Presiden mengatakan bahwa pasar untuk hasil panen jagung sudah ada, terutama untuk wilayah Indonesia timur. “Sekarang (harga jagung) Rp5.000-Rp6.000 per kilonya. Jadi harganya juga sangat tinggi dibanding HPP (harga pokok produksi), saya kira sudah untungnya besar,” ujarnya saat meninjau food estate Keerom, Kamis (7/7).

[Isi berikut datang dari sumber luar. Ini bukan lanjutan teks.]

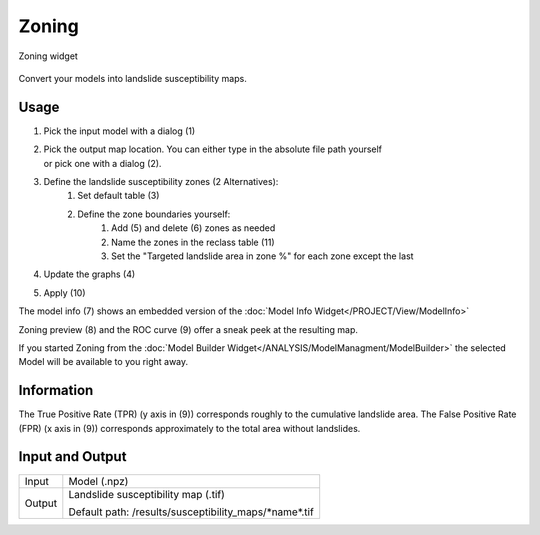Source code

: Zoning
------

.. figure:: img/Zoning1.png
   :scale: 50%
   :align: center

   Zoning widget

Convert your models into landslide susceptibility maps.

Usage
^^^^^

#. Pick the input model with a dialog (1)
#. | Pick the output map location. You can either type in the absolute file path yourself 
   | or pick one with a dialog (2).
#. Define the landslide susceptibility zones (2 Alternatives):
    #. Set default table (3)
    #. Define the zone boundaries yourself:
        #. Add (5) and delete (6) zones as needed
        #. Name the zones in the reclass table (11)
        #. Set the "Targeted landslide area in zone %" for each zone except the last
#. Update the graphs (4)
#. Apply (10)

The model info (7) shows an embedded version of the
:doc:`Model Info Widget</PROJECT/View/ModelInfo>`

Zoning preview (8) and the ROC curve (9) offer a sneak peek at the resulting map.

If you started Zoning from the :doc:`Model Builder Widget</ANALYSIS/ModelManagment/ModelBuilder>` 
the selected Model will be available to you right away.

Information
^^^^^^^^^^^

The True Positive Rate (TPR) (y axis in (9)) corresponds roughly to the cumulative landslide
area. The False Positive Rate (FPR) (x axis in (9)) corresponds approximately to the total area
without landslides.

Input and Output
^^^^^^^^^^^^^^^^
+------------+----------------------------------------------------------------+
|  Input     | Model (.npz)                                                   |
+------------+----------------------------------------------------------------+
|  Output    | Landslide susceptibility map (.tif)                            |
|            |                                                                |
|            | Default path: /results/susceptibility_maps/\*name\*.tif        |
+------------+----------------------------------------------------------------+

Saat ini food estate di Keerom sudah bisa menghasilkan sekitar tujuh ton jagung per hektare, dalam waktu sekitar tiga bulan. Jumlah ini lebih tinggi dari standar nasional yang hanya 5,6 ton per hektare. “Tujuh ton per hektare kali Rp6.000 berarti sudah Rp42 juta per hektare. Hati-hati. Kalau kita punya 1.000 berarti Rp42 miliar, gede banget untuk hanya tiga bulan atau 100 hari,” katanya.
Masih belum optimal
Meski tanah di Keerom subur, Presiden mengakui masih banyak hal yang perlu dibenahi, seperti masalah pengairan. Kondisi terlalu banyak air membuat hasil panen jagung tidak merata, ada yang besar dan berkualitas baik, namun juga masih banyak yang kecil. “Sehingga tadi dievaluasi dari Pak Mentan dan dari Pak Bupati, dari petani, memang paritnya harus lebih dikecilkan jaraknya kira-kira dari 12 [meter] menjadi 5 atau 6 meter,” katanya.
Oleh sebab itu, pada panen berikutnya yang akan berlangsung tiga bulan mendatang, diharapkan bisa lebih optimal. “45 hektare akan panen lagi. Kita enggak usah terlalu langsung ribuan, memang ini perlu tahapan, karena ini tanah baru pertama kali diolah dan digunakan untuk jagung,” ujarnya. "Tak usah ditutupi, memang masih jelek. Tapi yang gede-gede itu, yang bagus juga banyak.”
Petani belum sejahtera
Sebelumnya, Ketua Umum Asosiasi Bank Benih dan Teknologi Tani Indonesia (AB2TI), Dwi Andreas Santosa, menyebut bahwa persoalan pangan di Indonesia terkait erat dengan kesejahteraan petani. Kebijakan pemerintah seharusnya menjadi kunci untuk menyeimbangkan kebutuhan pangan masyarakat yang besar dengan harga jual berbagai produk pertanian dalam negeri di pasaran.
Adapun, kebijakan pemerintah Indonesia dalam 25 tahun terakhir masih berpihak pada konsumen dengan jargon pangan murah. Keran impor bahan pokok pun dibuka lebih besar dan tak fokus pada peningkatan produksi dalam negeri. “Tergantung political will, nggak usah ada program macam-macam. Persoalannya juga ada di Kementerian Keuangan, berani nggak naikkan tarif impor,” katanya kepada Fortune Indonesia, Rabu (5/7).
Melansir The Food Trade Dependence Index 2022, untuk komoditas jagung, Indonesia hanya bergantung pada impor jagung pipilan kering sebesar 2,90 persen dengan nilai self sufficiency ratio (SSR) sebesar 97,31 persen. Dengan pencapaian ini, sebenarnya Indonesia sudah bisa mencukupi kebutuhan jagung sendiri, Tapi, jagung pipilan kering di Indonesia belum memiliki keunggulan yang komparatif, sehingga masih impor dari Argentina.